* _TEXT TO READ_:
Begin

Employee vehicles fill a parking lot at Belle Ayr mine in August 2016. Blackjewel LLC, which ran the mines, declared bankruptcy July 1 and sent nearly 600 miners home. (Dustin Bleizeffer/WyoFile)

Shockwaves hit the Powder River Basin as coal company Blackjewel LLC filed for bankruptcy and then laid off hundreds of workers Monday.

Blackjewel LLC — which operated the Belle Ayr and Eagle Butte mines — filed for bankruptcy Monday morning in a West Virginia court. By day’s end, Blackjewel had sent its employees home and closed the mines, the Casper Star-Tribune and Gillette News Record reported. Company CEO Jeffrey Hoops told the Star-Tribune the mines “are out of order until further notice,” after his company failed to secure fresh financing to continue operations.  

In a statement, Gov. Mark Gordon said he had directed the Wyoming Department of Workforce Services to “mobilize” for affected workers. “We are not unprepared for this set of circumstances and are eager to do all we can for the hardworking employees of these mines,” Gordon said.  

But the devastating news for Wyoming coal miners came even as politicians continue to grasp for the right way forward. In an interview Monday as the news unfolded, a Democratic leader’s priorities for coal miners clashed with Gov. Mark Gordon’s carbon-capture ideas.

End

* _DATA PROVIDED_:
Begin

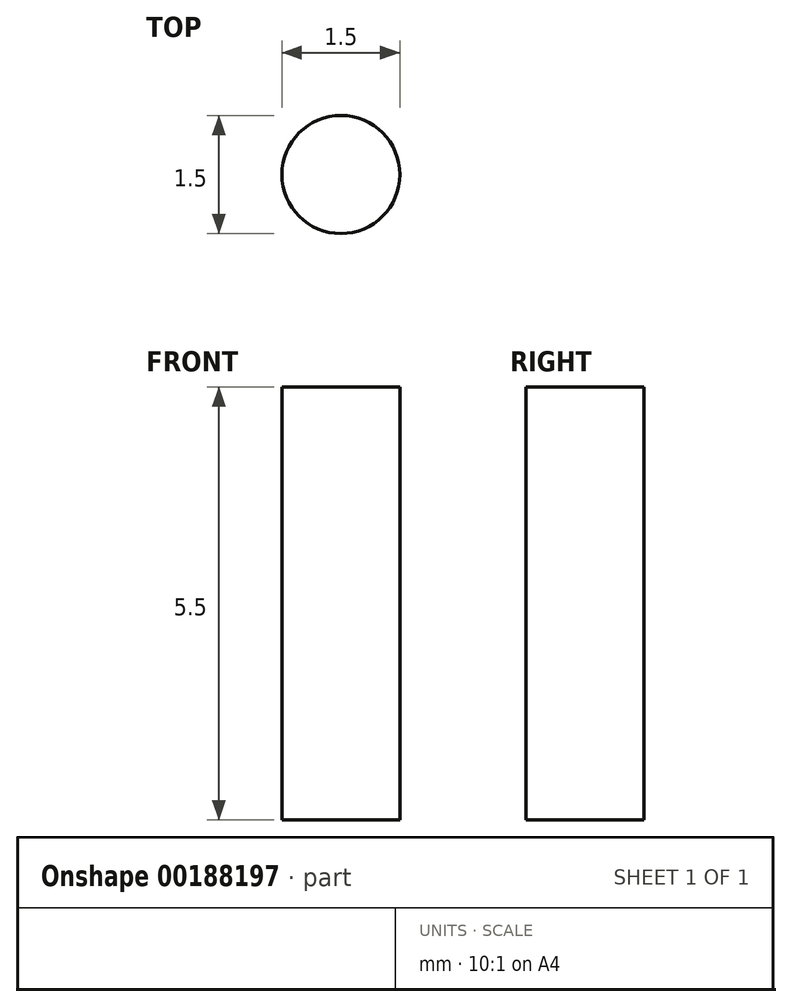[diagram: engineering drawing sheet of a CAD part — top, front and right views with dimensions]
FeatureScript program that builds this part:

End

* _WORK TO COMPLETE_:
(a) Copy the passage of the Blackjewel bankruptcy article from "Blackjewel LLC —" up to and including "to continue operations.", substituting "new funding" for "fresh financing".
(b) Write what follows the last sentence of the Blackjewel bankruptcy article.

* _THE ANSWERS_:
(a)
Blackjewel LLC — which operated the Belle Ayr and Eagle Butte mines — filed for bankruptcy Monday morning in a West Virginia court. By day’s end, Blackjewel had sent its employees home and closed the mines, the Casper Star-Tribune and Gillette News Record reported. Company CEO Jeffrey Hoops told the Star-Tribune the mines “are out of order until further notice,” after his company failed to secure new funding to continue operations.

(b)
To help Wyoming coal miners, Gov. Mark Gordon wants to first help the struggling coal industry develop carbon emission solutions, he told reporters last week, before the most recent bankruptcy of Blackjewel LLC. At the same press conference, the governor suggested the state could get more involved as miners lose jobs and benefits. 

But one of the state’s leading Democratic lawmakers said miners need stronger action.

The state needs to start looking for ways to ensure coal companies don’t abandon obligations to miners, House Minority Floor Leader Cathy Connolly (D-Laramie) said. The state may be able to write new statutes to ensure companies honor commitments to retirement and healthcare benefits, she said. 

“I think that while the governor’s strategy is kind of long-term thinking, I do think that we need to be able to respond quickly to worker needs and that becomes family and community needs,” Connolly said. “We need to hold these companies accountable to their workers and people don’t talk enough about that.”

House Minority Floor Leader Cathy Connolly (D-Laramie) addresses reporters at the start of the 2018 Legislative session. (Andrew Graham/WyoFile)

Meanwhile, in the press conference last week Gordon responded to questions about the state’s response to miners’ woes by outlining his plans to help the coal industry counter concerns about climate change. Societal worries about carbon dioxide emissions have helped drive a shift toward renewable energies, though much of coal’s immediate woes are derived from cheaper natural gas.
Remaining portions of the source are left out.